[Collected data]

----------------

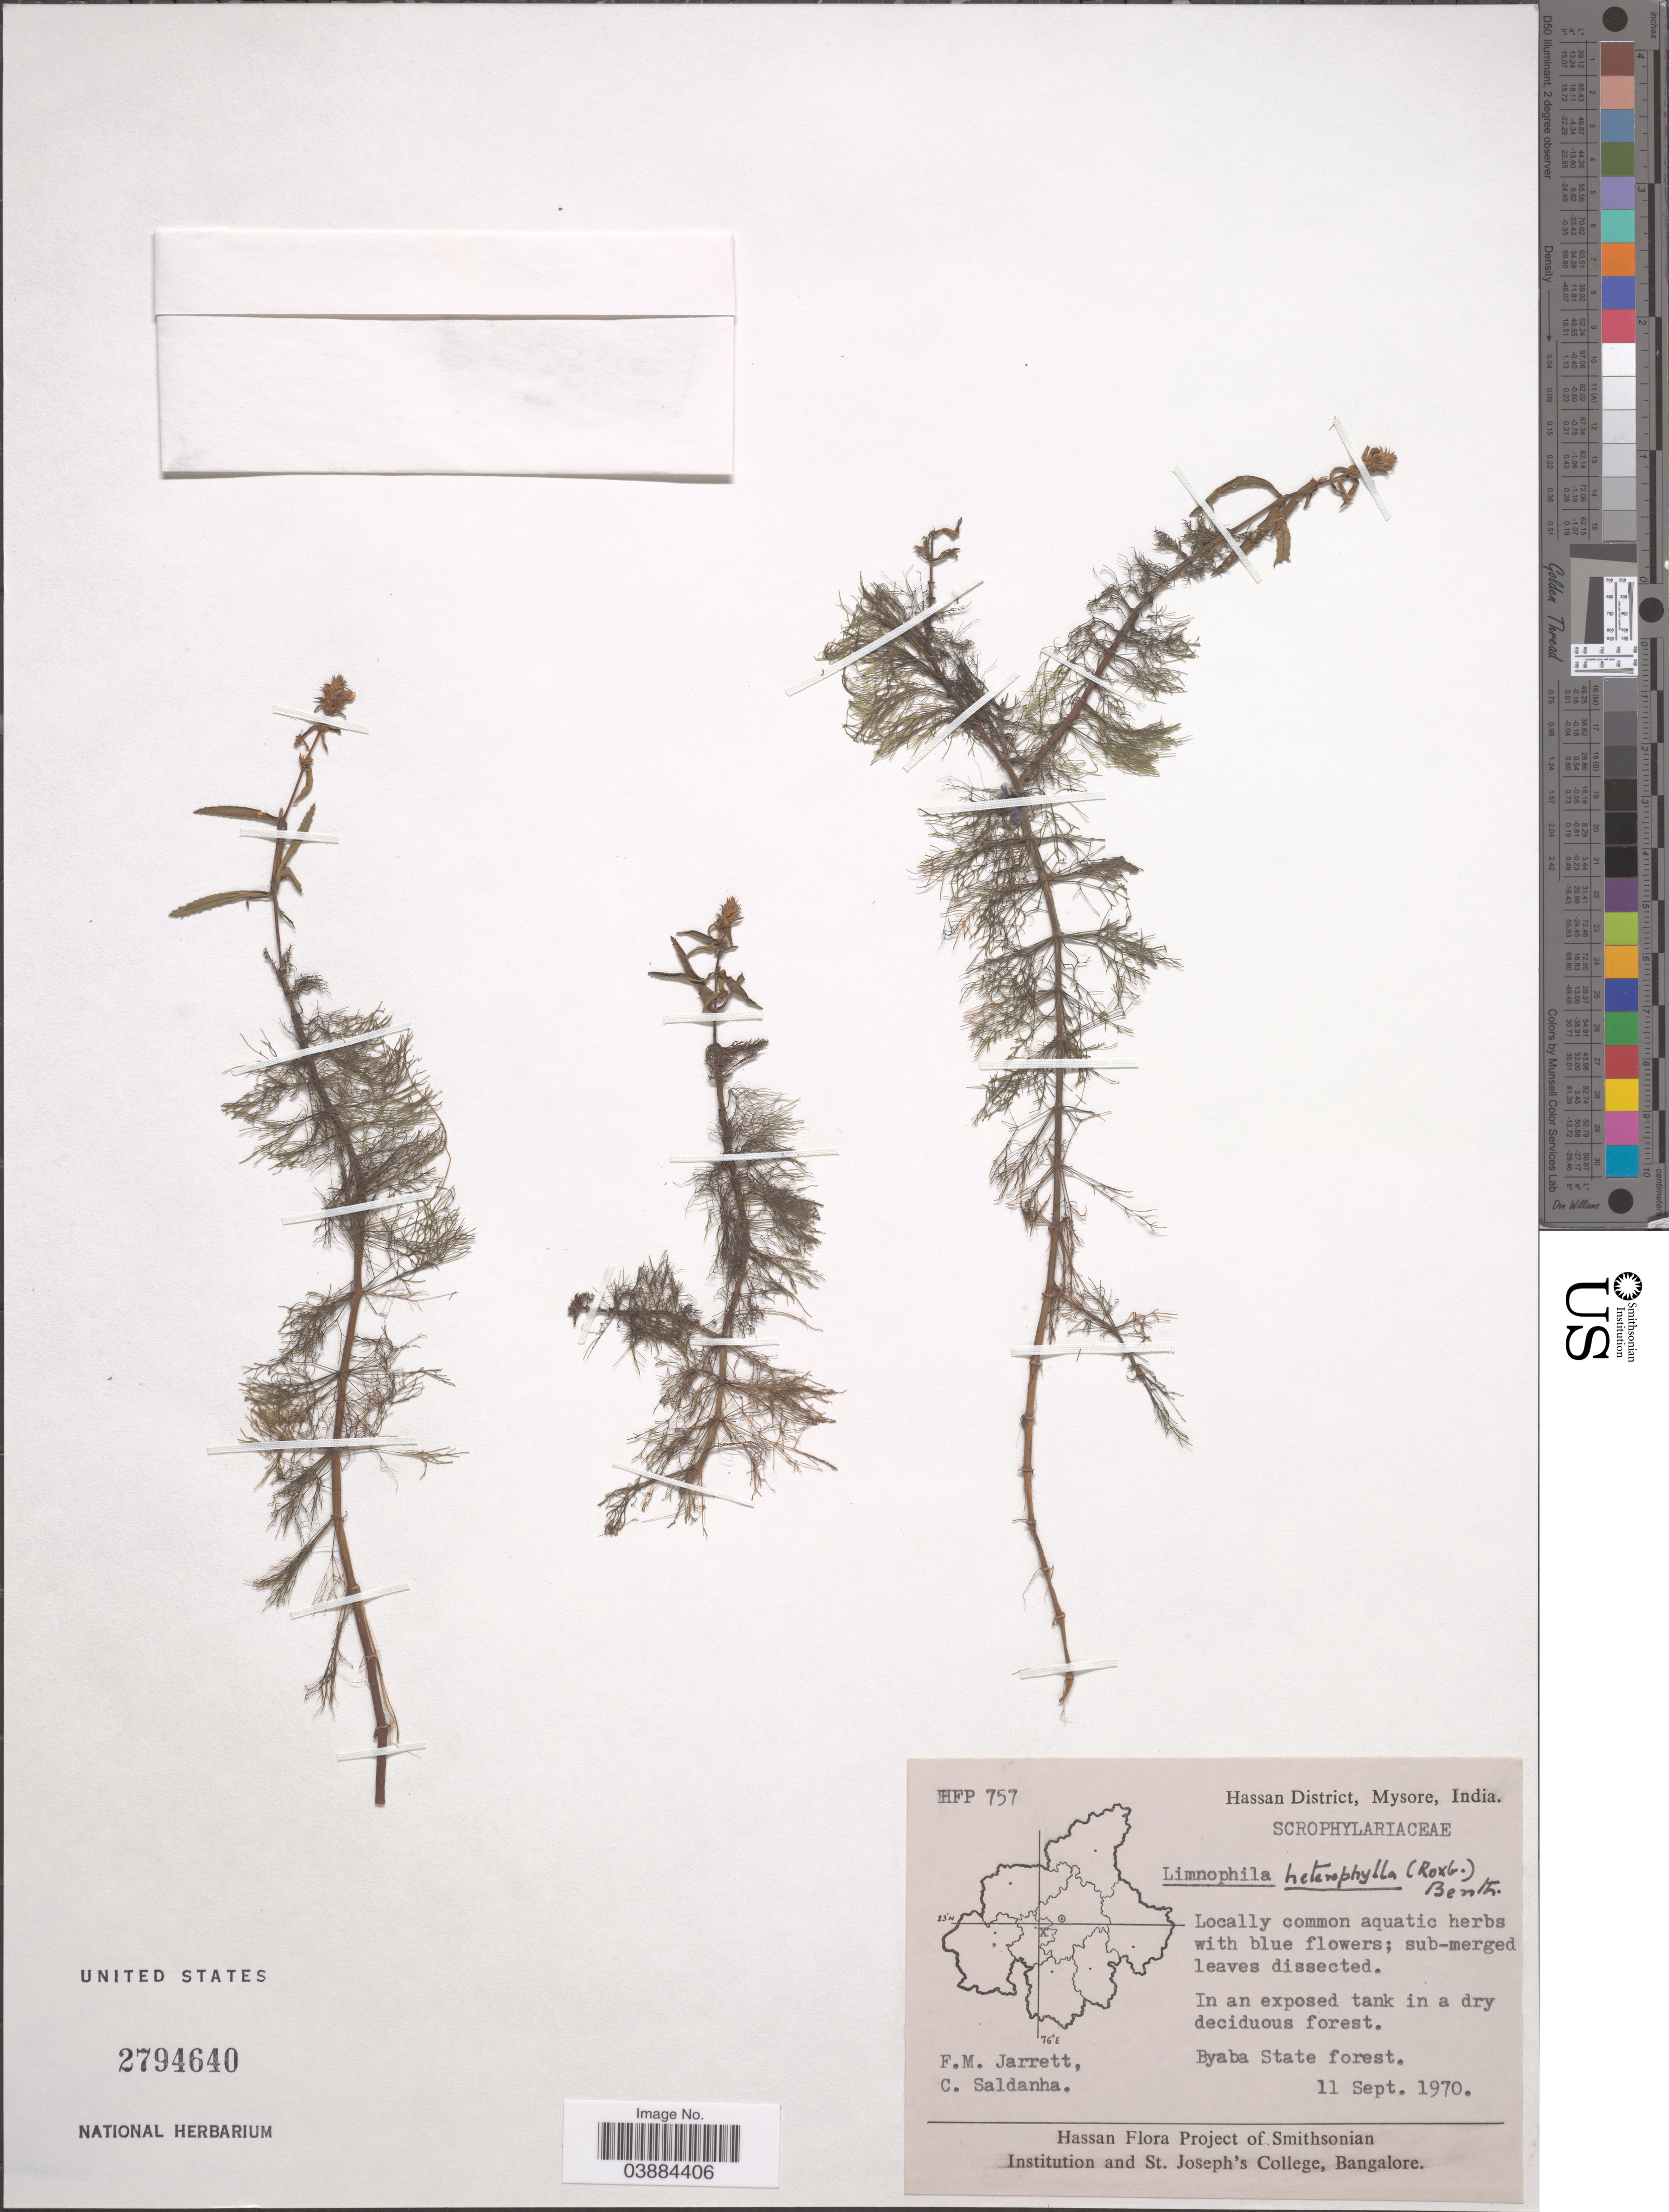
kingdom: Plantae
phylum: Tracheophyta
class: Magnoliopsida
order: Lamiales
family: Plantaginaceae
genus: Limnophila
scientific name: Limnophila heterophylla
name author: (Roxb.) Benth.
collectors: F. M. Jarrett & C. Saldanha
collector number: HFP 757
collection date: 1970-09-11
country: India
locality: Hassan District, Mysore. Byaba State forest.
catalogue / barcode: US 2794640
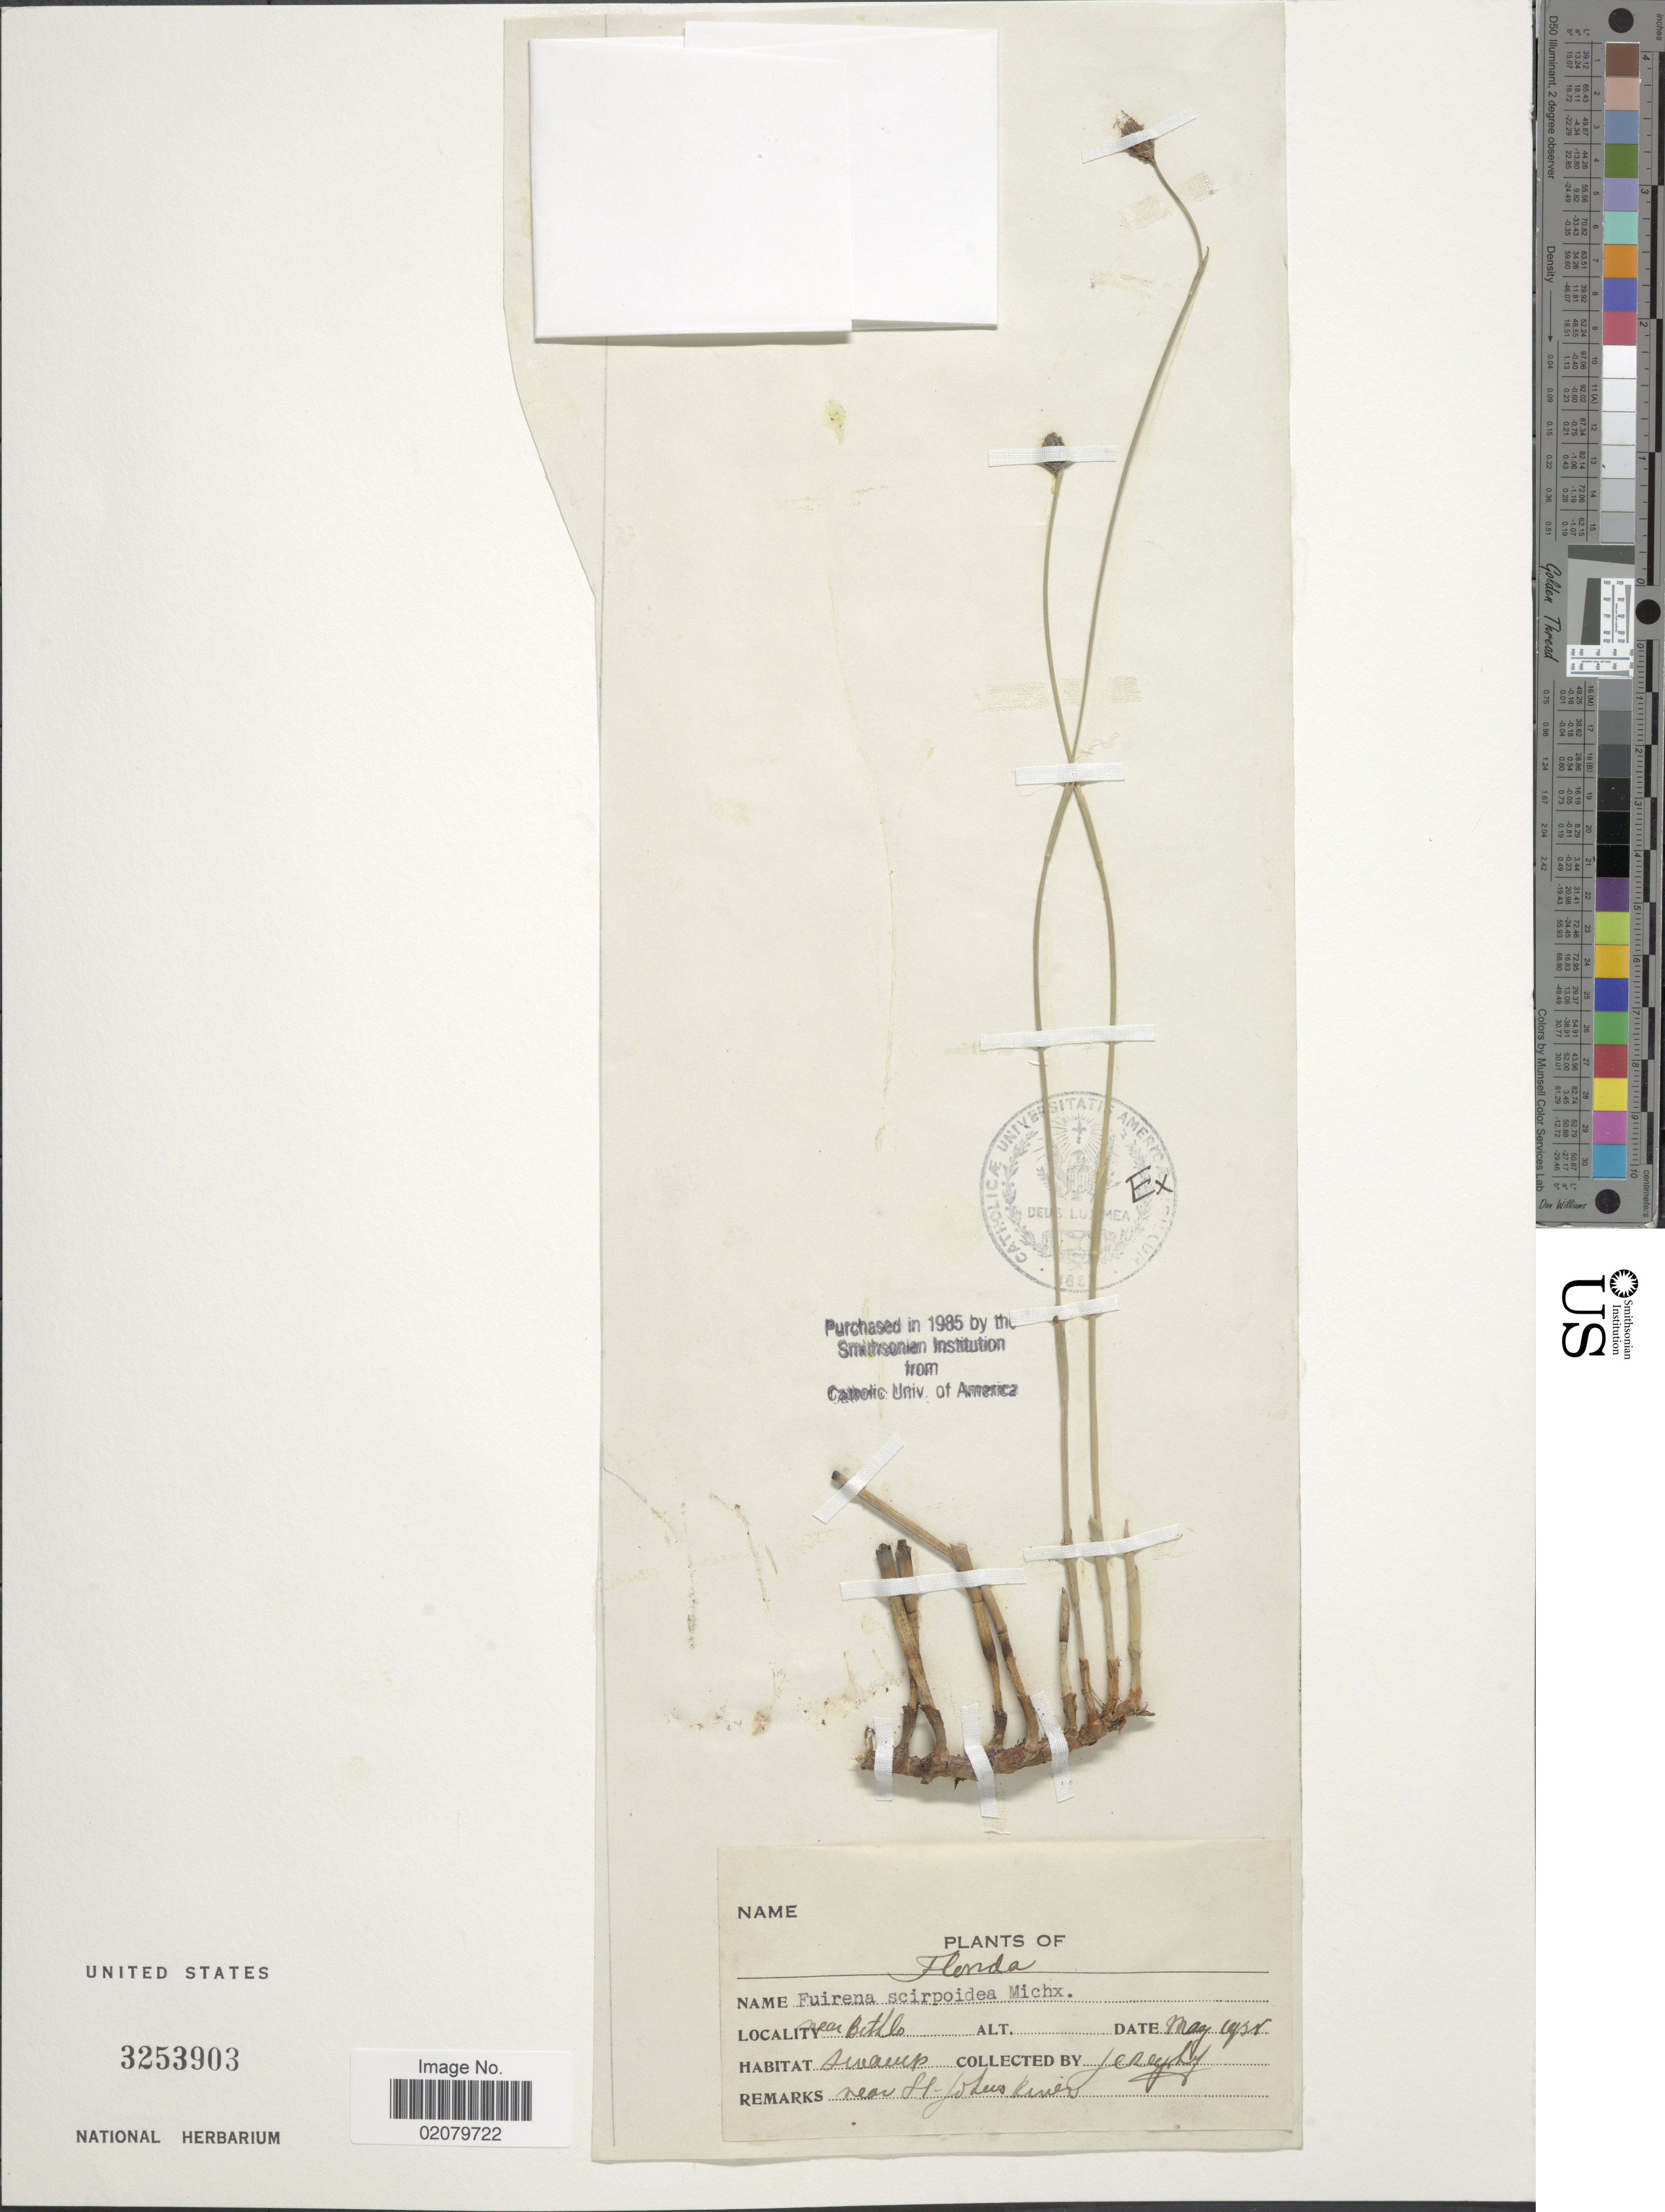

----------------

» **What is expected**
Reproduce every line of the entries above character for character, leaving out the pictures.

» **Solution for this task**
kingdom: Plantae
phylum: Tracheophyta
class: Magnoliopsida
order: Lamiales
family: Plantaginaceae
genus: Limnophila
scientific name: Limnophila heterophylla
name author: (Roxb.) Benth.
collectors: F. M. Jarrett & C. Saldanha
collector number: HFP 757
collection date: 1970-09-11
country: India
locality: Hassan District, Mysore. Byaba State forest.
catalogue / barcode: US 2794640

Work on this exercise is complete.